● What the exercise asks: Only the lines from the one containing "fan unit <box>34,311,140,390</box>" through the one containing "fan unit <box>131,456,207,566</box>" should be printed, exactly as they appear below, with both ends included.

● Excerpted data:

________________________

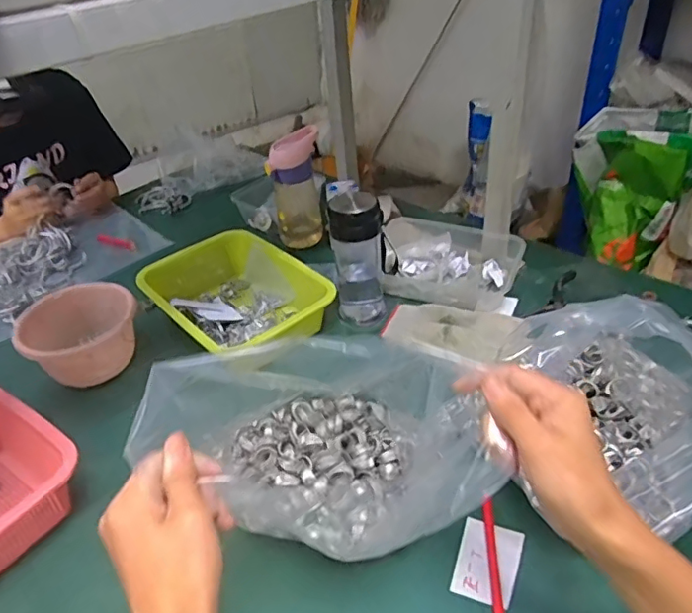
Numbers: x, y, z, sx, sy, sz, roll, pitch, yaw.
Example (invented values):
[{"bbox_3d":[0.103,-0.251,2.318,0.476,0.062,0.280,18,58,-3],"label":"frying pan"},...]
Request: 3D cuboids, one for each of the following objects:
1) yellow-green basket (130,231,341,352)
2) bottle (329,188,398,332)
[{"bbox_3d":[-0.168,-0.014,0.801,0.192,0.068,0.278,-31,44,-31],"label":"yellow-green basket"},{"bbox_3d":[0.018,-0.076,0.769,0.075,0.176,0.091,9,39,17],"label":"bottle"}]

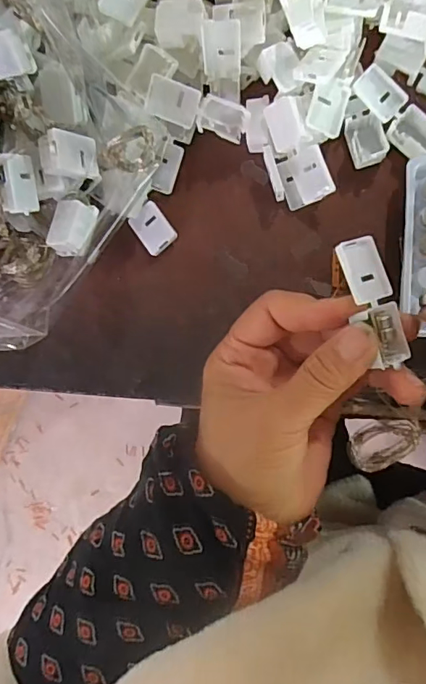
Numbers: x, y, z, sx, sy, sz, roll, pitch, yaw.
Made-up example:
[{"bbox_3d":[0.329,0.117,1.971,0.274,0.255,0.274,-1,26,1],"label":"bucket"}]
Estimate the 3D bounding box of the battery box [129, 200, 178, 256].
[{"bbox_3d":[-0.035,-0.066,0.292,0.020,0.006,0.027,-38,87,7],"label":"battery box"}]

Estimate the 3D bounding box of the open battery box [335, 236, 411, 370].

________________________

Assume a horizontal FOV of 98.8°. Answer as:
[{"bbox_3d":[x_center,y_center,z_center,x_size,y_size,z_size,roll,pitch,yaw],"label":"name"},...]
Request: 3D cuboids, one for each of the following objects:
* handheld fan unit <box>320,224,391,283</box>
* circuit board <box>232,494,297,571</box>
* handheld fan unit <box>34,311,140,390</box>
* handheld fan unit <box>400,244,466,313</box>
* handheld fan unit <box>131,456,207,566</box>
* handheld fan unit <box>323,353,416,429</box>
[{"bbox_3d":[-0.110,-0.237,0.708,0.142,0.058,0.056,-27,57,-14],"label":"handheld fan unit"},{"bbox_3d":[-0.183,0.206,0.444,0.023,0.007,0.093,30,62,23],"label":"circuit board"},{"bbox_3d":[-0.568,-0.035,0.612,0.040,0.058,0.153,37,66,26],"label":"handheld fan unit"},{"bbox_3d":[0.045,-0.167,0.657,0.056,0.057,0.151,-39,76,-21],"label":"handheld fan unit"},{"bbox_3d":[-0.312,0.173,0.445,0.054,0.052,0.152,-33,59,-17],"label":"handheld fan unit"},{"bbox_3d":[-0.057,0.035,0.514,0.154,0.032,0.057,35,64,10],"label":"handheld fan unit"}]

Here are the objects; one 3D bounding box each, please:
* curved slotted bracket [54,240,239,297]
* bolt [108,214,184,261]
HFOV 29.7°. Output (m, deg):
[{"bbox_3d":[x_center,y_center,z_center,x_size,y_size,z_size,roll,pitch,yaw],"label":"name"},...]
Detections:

________________________

● Output of the task:
* handheld fan unit <box>34,311,140,390</box>
* handheld fan unit <box>400,244,466,313</box>
* handheld fan unit <box>131,456,207,566</box>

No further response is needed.